---------- EXERCISE INPUTS ----------
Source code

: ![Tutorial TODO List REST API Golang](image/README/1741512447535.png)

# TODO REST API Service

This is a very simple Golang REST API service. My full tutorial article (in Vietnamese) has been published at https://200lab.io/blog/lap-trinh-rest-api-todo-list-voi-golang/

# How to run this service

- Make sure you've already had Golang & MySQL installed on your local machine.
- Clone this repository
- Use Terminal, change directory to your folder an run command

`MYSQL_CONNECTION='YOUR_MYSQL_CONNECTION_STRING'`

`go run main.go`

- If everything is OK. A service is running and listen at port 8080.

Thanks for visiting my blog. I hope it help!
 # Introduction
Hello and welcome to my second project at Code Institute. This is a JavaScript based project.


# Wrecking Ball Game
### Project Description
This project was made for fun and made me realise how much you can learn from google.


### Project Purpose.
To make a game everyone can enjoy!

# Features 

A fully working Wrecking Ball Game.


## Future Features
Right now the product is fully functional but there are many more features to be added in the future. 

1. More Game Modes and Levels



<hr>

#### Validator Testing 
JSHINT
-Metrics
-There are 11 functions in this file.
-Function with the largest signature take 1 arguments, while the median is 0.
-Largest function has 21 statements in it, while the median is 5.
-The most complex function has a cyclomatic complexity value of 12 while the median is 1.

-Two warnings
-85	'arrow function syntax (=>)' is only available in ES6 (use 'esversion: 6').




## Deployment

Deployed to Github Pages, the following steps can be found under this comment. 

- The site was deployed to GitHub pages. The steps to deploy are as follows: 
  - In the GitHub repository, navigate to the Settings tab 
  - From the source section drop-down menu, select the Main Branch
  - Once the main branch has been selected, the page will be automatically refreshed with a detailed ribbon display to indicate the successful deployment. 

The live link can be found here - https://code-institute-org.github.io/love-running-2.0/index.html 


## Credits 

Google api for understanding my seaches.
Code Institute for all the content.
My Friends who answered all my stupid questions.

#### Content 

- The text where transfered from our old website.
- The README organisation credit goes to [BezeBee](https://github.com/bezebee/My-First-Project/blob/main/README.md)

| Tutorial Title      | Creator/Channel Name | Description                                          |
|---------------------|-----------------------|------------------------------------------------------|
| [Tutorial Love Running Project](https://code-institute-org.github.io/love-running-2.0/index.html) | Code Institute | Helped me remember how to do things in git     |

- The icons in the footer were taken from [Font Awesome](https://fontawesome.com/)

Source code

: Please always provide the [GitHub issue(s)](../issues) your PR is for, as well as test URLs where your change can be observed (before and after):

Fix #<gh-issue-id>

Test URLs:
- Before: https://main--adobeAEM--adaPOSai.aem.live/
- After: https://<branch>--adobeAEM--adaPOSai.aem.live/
----------
PROMPT - Locate every line in the records above that contains the string "README", matching case exactly, and copy each of those lines.

PROBLEM SOLUTION -
: ![Tutorial TODO List REST API Golang](image/README/1741512447535.png)
- The README organisation credit goes to [BezeBee](https://github.com/bezebee/My-First-Project/blob/main/README.md)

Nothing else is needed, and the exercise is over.